Synthetic biology for microbial lipids production from lignocellulosic biomass using multi-functional synthetic consortia

€337.4K EUR

Funder European Commission
Recipient Organization Imperial College of Science Technology and Medicine
Country United Kingdom
Start Date Mar 01, 2022
End Date Feb 28, 2025
Duration 1,095 days
Number of Grantees 1
Roles Coordinator
Data Source European Commission
Grant ID 101022536
Grant Description

Global transition towards a climate-neutral economy demands for the sustainable use of renewable biological resources.

Microbial lipids are potential products of bio-based industries and sustainable alternatives to petroleum-derived fuels and chemicals.

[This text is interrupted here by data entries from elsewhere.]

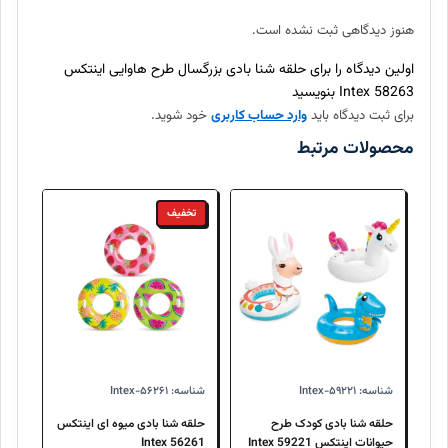
تهیه شده و اصالت آنها ۱۰۰٪ تضمین میگردد.
هنوز دیدگاهی ثبت نشده است.
ارسال سفارش چند روز طول میکشد؟
اولین دیدگاه را برای حلقه شنا بادی بزرگسال طرح هاوایی اینتکس
58263 Intex بنویسید
برای ثبت دیدگاه باید
وارد حساب کاربری
خود شوید.
آیا امکان بازگرداندن کالا وجود دارد؟
محصولات مرتبط
تخفیف
شناسه: Intex-۵۹۲۲۱
شناسه: Intex-۵۶۲۶۱
حلقه شنا بادی کودک طرح
حلقه شنا بادی میوه ای اینتکس
حیوانات اینتکس 59221 Intex
56261 Intex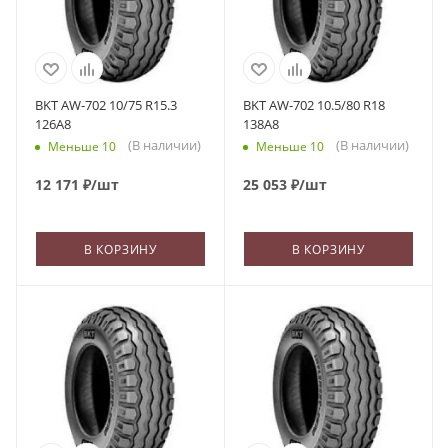
BKT AW-702 10/75 R15.3
BKT AW-702 10.5/80 R18
126A8
138A8
(В наличии)
(В наличии)
Меньше 10
Меньше 10
12 171
₽
/шт
25 053
₽
/шт
В КОРЗИНУ
В КОРЗИНУ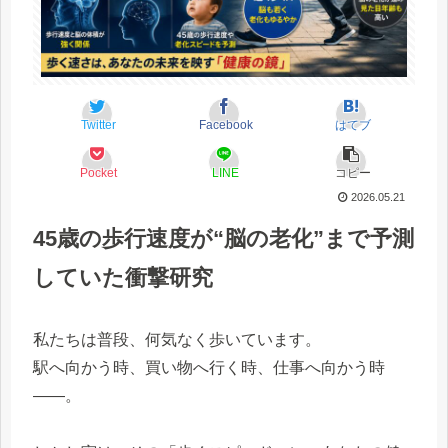
Twitter
Facebook
はてブ
Pocket
LINE
コピー
2026.05.21
45歳の歩行速度が“脳の老化”まで予測
していた衝撃研究
私たちは普段、何気なく歩いています。
駅へ向かう時、買い物へ行く時、仕事へ向かう時
――。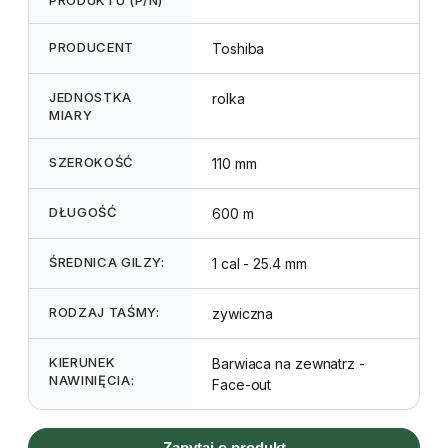
PRODUCENT
Toshiba
JEDNOSTKA
rolka
MIARY
SZEROKOŚĆ
110 mm
DŁUGOŚĆ
600 m
ŚREDNICA GILZY:
1 cal - 25.4 mm
RODZAJ TAŚMY:
zywiczna
KIERUNEK
Barwiaca na zewnatrz -
NAWINIĘCIA:
Face-out
Zapytaj o produkt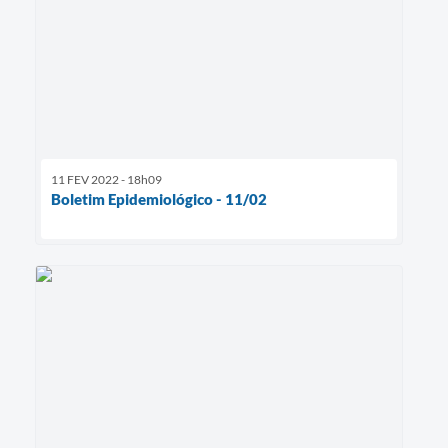
11 FEV 2022 - 18h09
Boletim Epidemiológico - 11/02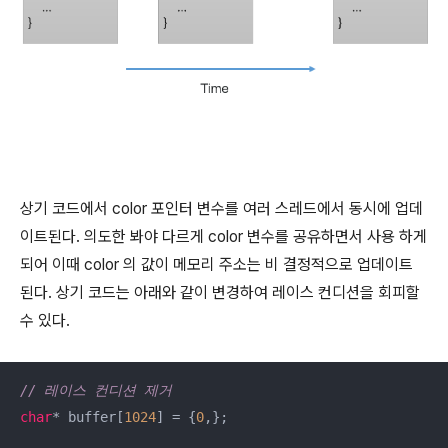
상기 코드에서 color 포인터 변수를 여러 스레드에서 동시에 업데
이트된다. 의도한 봐야 다르게 color 변수를 공유하면서 사용 하게
되어 이때 color 의 값이 메모리 주소는 비 결정적으로 업데이트
된다. 상기 코드는 아래와 같이 변경하여 레이스 컨디션을 회피할
수 있다.
// 레이스 컨디션 제거 
char
* buffer[
1024
] = {
0
,};
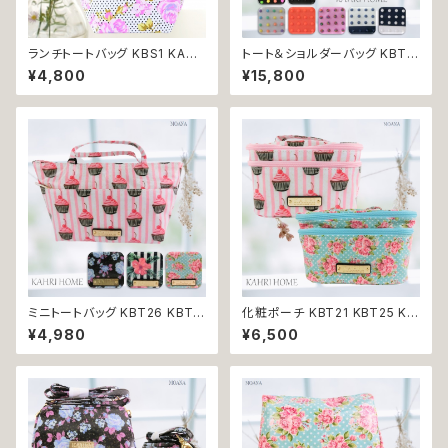
ランチトートバッグ KBS1 KAHR
トート＆ショルダーバッグ KBT3
I HOME カーリ・ホーム レディ
1 KBT32 KBT33 KBT34 KB
¥4,800
¥15,800
ース ランチバッグ 小さめ プレゼ
T35 KBT36 KBT37 KBT38
ント 贈り物 返品交換不可
KBT39 KAHRI HOME カーリ・
ホーム 2WAY レディースバッグ
スタッズ 肩掛け プレゼント 贈り
物 送料無料 返品交換不可
ミニトートバッグ KBT26 KBT2
化粧ポーチ KBT21 KBT25 KA
8 KBT29 KBT30 KAHRI HO
HRI HOME カーリ・ホーム バニ
¥4,980
¥6,500
ME カーリ・ホーム ミニバッグ
ティポーチ メイクポーチ 持ち手
サブバッグ プチバッグ プレゼン
つき プレゼント 贈り物 送料無
ト 贈り物 返品交換不可
料 返品交換不可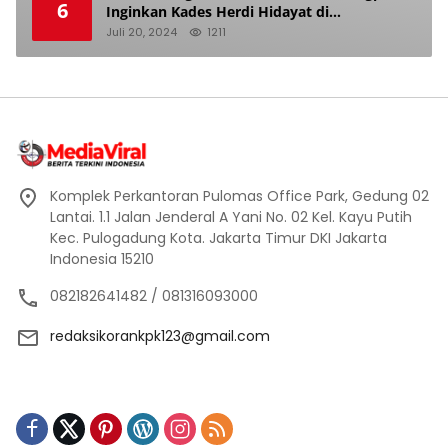
6
Inginkan Kades Herdi Hidayat di
Berhentikan Dari Jabatan nya
Juli 20, 2024
1211
Komplek Perkantoran Pulomas Office Park, Gedung 02
Lantai. 1.1 Jalan Jenderal A Yani No. 02 Kel. Kayu Putih
Kec. Pulogadung Kota. Jakarta Timur DKI Jakarta
Indonesia 15210
082182641482 / 081316093000
redaksikorankpk123@gmail.com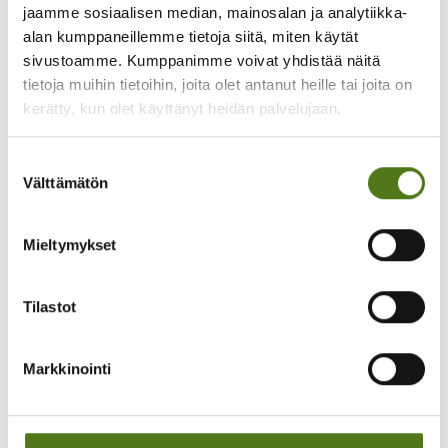
jaamme sosiaalisen median, mainosalan ja analytiikka-
tai 050 535 4009.
alan kumppaneillemme tietoja siitä, miten käytät
Ilmoittaudu tästä
sivustoamme. Kumppanimme voivat yhdistää näitä
tietoja muihin tietoihin, joita olet antanut heille tai joita on
kerätty, kun olet käyttänyt heidän palvelujaan.
Jaa somessa:
Suostumuksen
Välttämätön
valinta
Mieltymykset
Muita järjestäjän tapahtumia
Tilastot
Kulttuuria ja vertaistukea
pääkaupunkiseudulla!
Markkinointi
TAPAHTUMA
12.3.
-
3.12.2026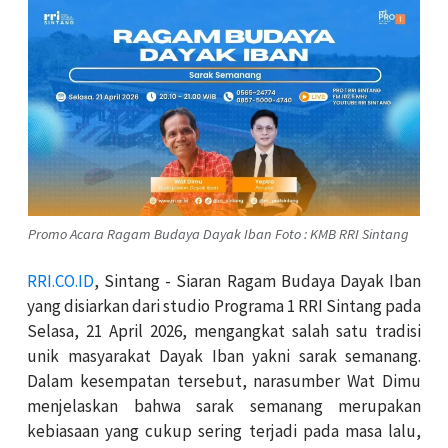
Promo Acara Ragam Budaya Dayak Iban Foto : KMB RRI Sintang
RRI.CO.ID
, Sintang - Siaran Ragam Budaya Dayak Iban
yang disiarkan dari studio Programa 1 RRI Sintang pada
Selasa, 21 April 2026, mengangkat salah satu tradisi
unik masyarakat Dayak Iban yakni sarak semanang.
Dalam kesempatan tersebut, narasumber Wat Dimu
menjelaskan bahwa sarak semanang merupakan
kebiasaan yang cukup sering terjadi pada masa lalu,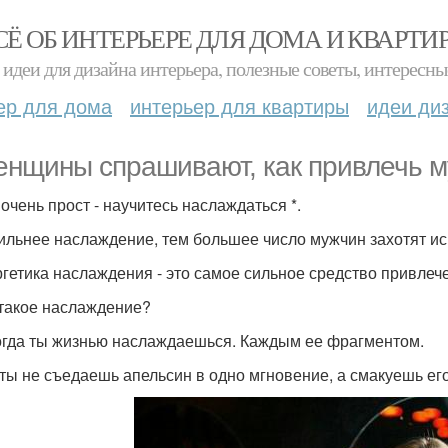
СЁ ОБ ИНТЕРЬЕРЕ ДЛЯ ДОМА И КВАРТИ
идеи для дизайна интерьера, полезные советы, интересны
ер для дома
интерьер для квартиры
идеи ди
енщины спрашивают, как привлечь м
 очень прост - научитесь наслаждаться *.
ильнее наслаждение, тем большее число мужчин захотят ис
ргетика наслаждения - это самое сильное средство привлечен
 такое наслаждение?
огда ты жизнью наслаждаешься. Каждым ее фрагментом.
 ты не съедаешь апельсин в одно мгновение, а смакуешь его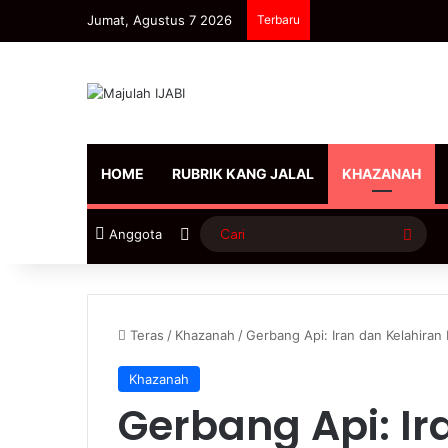
Jumat, Agustus 7 2026
Terbaru
HOME
RUBRIK KANG JALAL
KHAZANAH
Sidebar
Cari
Anggota
Teras
/
Khazanah
/
Gerbang Api: Iran dan Kelahiran
Khazanah
Gerbang Api: Ir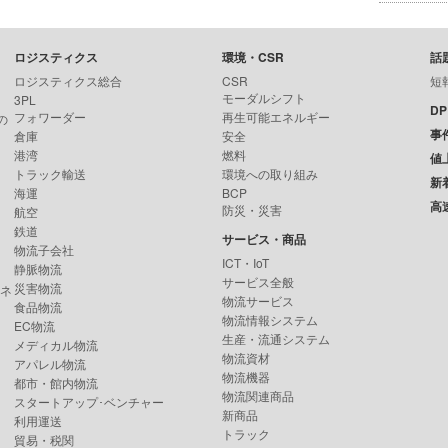
ロジスティクス
環境・CSR
話
ロジスティクス総合
CSR
短
モーダルシフト
3PL
D
フォワーダー
再生可能エネルギー
の
事
倉庫
安全
港湾
燃料
値
トラック輸送
環境への取り組み
新
海運
BCP
高
防災・災害
航空
鉄道
サービス・商品
物流子会社
ICT・IoT
静脈物流
サービス全般
災害物流
ンネ
物流サービス
食品物流
物流情報システム
EC物流
生産・流通システム
メディカル物流
物流資材
アパレル物流
物流機器
都市・館内物流
物流関連商品
スタートアップ･ベンチャー
新商品
利用運送
トラック
貿易・税関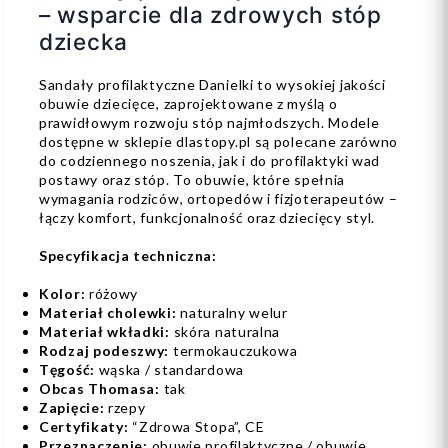
– wsparcie dla zdrowych stóp
dziecka
Sandały profilaktyczne Danielki to wysokiej jakości
obuwie dziecięce, zaprojektowane z myślą o
prawidłowym rozwoju stóp najmłodszych. Modele
dostępne w sklepie dlastopy.pl są polecane zarówno
do codziennego noszenia, jak i do profilaktyki wad
postawy oraz stóp. To obuwie, które spełnia
wymagania rodziców, ortopedów i fizjoterapeutów –
łączy komfort, funkcjonalność oraz dziecięcy styl.
Specyfikacja techniczna:
Kolor:
różowy
Materiał cholewki:
naturalny welur
Materiał wkładki:
skóra naturalna
Rodzaj podeszwy:
termokauczukowa
Tęgość:
wąska / standardowa
Obcas Thomasa:
tak
Zapięcie:
rzepy
Certyfikaty:
“Zdrowa Stopa”, CE
Przeznaczenie:
obuwie profilaktyczne / obuwie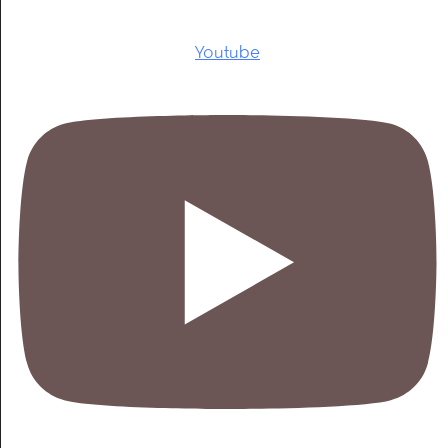
Youtube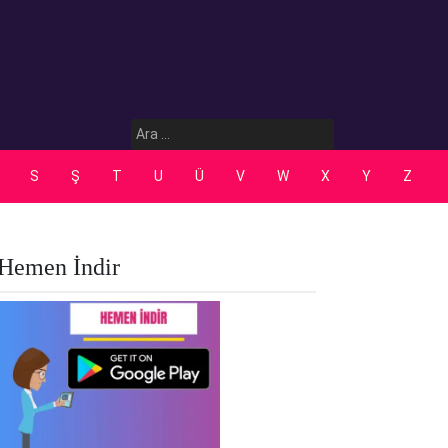
Arama:
S
Ş
T
U
Ü
V
W
X
Y
Z
Hemen İndir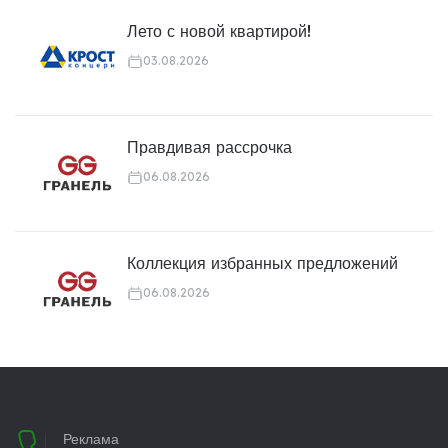
Лето с новой квартирой!
03.08.2026
Правдивая рассрочка
06.08.2026
Коллекция избранных предложений
06.08.2026
Реклама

The commercial development of microbial lipids from inexpensive feedstocks such as lignocellulosic biomass is so far limited mainly due to the elevated production costs imposed by physicochemical pre-treatments and extraction of intracellular lipids. In addition, degradation of lignocellulose releases compounds which are toxic for most of the microorganisms.

One solution is to construct engineered organisms with improved metabolic capabilities integrating pre-treatment, fermentation, detoxification and secretion of lipids. Hitherto, there is no successful research on an engineered organism which is able to do all these tasks.

In fact, efficient transferring large heterologous pathways into one single microorganism is quite challenging and leads to high metabolic burden and less productivity.

SynBioLipid will combine my expertise in metabolic modelling and fermentation using mixed microbial communities with the host experience in synthetic biology.

It is aimed at using Yarrowia lipolytica, as a model microorganism for microbial lipids production from lignocellulosic biomass by presenting an innovative and original strategy to overcome the challenges associated with expression of large heterologous pathways.

I first will generate synthetic microbial consortia comprised specialist strains, and second, will use these communities for the optimized production of microbial lipids. Each specialist strain is engineered to deliver an optimum output for one or more specific tasks.

The metabolic network modelling will be integrated with synthetic biology and metabolic engineering to design and build multifunctional synthetic consortia, enabling efficient lipid production from lignocellulose.